Understanding the cotangent function is fundamental when diving into trigonometric equations and identities. The cotangent is one of the six primary trigonometric functions and is the reciprocal of the tangent function. This implies that if you're aware of the tangent of an angle, you can easily find its cotangent by taking the reciprocal.

More formally, the cotangent of an angle, denoted as \( \cot \theta \), is the ratio of the adjacent side to the opposite side in a right-angled triangle. However, in terms of unit circle or function definitions, it is given by \( \cot \theta = \frac{\cos \theta}{\sin \theta} \).

Graphically, the cotangent function has a period of \(\pi\), meaning it repeats its values every \(\pi\) radians.
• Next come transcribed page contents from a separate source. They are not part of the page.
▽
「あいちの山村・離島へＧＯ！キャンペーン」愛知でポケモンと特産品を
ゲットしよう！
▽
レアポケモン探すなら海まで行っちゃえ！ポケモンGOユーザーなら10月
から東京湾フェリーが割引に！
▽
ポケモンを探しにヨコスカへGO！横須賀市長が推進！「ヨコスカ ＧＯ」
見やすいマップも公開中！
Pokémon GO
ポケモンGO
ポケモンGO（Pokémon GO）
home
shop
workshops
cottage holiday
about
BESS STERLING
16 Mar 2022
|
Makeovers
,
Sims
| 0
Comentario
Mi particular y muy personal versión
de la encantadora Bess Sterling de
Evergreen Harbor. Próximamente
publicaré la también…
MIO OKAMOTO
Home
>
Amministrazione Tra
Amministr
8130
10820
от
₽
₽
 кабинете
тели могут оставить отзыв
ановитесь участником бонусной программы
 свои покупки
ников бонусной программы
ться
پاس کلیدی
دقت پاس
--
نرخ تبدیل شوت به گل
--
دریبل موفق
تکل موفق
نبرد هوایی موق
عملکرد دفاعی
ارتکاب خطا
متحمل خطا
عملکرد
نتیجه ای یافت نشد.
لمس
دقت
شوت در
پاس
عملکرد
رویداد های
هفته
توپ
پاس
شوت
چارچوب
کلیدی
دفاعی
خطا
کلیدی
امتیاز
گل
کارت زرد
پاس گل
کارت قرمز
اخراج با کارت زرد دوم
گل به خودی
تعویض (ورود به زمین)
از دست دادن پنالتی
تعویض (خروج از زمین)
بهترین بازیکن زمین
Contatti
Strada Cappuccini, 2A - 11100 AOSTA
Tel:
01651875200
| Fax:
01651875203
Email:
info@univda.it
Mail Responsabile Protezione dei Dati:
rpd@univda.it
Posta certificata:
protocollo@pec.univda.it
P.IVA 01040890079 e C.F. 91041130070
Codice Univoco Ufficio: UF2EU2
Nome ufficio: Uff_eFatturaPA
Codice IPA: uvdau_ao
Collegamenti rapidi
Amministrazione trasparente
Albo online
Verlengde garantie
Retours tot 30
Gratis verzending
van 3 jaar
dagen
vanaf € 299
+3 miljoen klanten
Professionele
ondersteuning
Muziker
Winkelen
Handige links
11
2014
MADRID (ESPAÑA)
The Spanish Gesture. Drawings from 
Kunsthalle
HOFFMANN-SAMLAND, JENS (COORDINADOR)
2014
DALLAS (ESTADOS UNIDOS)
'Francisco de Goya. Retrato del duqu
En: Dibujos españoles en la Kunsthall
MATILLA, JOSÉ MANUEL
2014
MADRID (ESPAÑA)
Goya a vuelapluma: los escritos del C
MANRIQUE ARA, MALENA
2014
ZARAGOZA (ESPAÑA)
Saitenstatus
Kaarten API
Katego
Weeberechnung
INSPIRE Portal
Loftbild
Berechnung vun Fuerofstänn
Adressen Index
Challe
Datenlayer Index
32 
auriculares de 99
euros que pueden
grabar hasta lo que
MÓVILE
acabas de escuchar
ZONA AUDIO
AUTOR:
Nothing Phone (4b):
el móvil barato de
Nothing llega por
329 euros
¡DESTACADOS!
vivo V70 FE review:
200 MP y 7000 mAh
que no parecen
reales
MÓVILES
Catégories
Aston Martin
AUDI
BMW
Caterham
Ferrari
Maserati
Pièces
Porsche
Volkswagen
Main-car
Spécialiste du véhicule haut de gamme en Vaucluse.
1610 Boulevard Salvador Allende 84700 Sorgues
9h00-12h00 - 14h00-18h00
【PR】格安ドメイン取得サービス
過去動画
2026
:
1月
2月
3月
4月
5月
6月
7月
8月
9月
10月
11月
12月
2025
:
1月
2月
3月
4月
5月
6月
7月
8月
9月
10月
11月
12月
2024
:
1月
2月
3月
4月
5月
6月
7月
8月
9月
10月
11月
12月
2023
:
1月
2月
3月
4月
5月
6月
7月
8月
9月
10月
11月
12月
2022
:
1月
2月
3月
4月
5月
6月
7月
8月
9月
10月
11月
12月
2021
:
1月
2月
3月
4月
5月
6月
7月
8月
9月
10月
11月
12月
It also has vertical asymptotes where the sine function has zeros, because at those points, we are dividing by zero which is undefined, dramatically affecting the graph of the function. Recognizing this pattern is helpful when comparing trigonometric expressions or proving identities.

Graphical analysis is a technique often used to visualize and solve equations, especially when dealing with trigonometric functions. It involves plotting the functions on a coordinate system and observing the intersections, behaviors, and properties of the graphs.

An identity in trigonometry is an equation that is true for all values of the variable, within the domain of the functions involved. To graphically determine if an equation is an identity, you plot both sides of the equation on the same axes.

When you have an identity, such as in the exercise where \( \frac{\cos t}{\cos (t-\pi / 2)} = \cot t \), if graphed correctly, you will observe that both sides of the equation would produce the exact same graph. This visual representation reinforces the analytical solution and provides a deeper comprehension of how the trigonometric functions are related.

Trigonometric functions form the cornerstone of trigonometry. They relate the angles of a triangle to the lengths of its sides and are extensively applied in science, engineering, and mathematics. The main trigonometric functions are sine (sin), cosine (cos), tangent (tan), cotangent (cot), secant (sec), and cosecant (csc).

Each function has unique properties and graphs that describe their behavior over an interval. For example, sine and cosine functions are periodic with a period of \(2\pi\), while tangent and cotangent functions have periods of \(\pi\). This periodicity means that they repeat their values over regular intervals, a crucial concept when solving equations or proving identities.

Studying the behavior of these functions, such as their symmetries, asymptotes, and intercepts, is essential for understanding more complex relations and equations in trigonometry. For students to deeply understand these concepts, visual aids like unit circles and function graphs can be invaluable, making it easier to internalize and apply the information.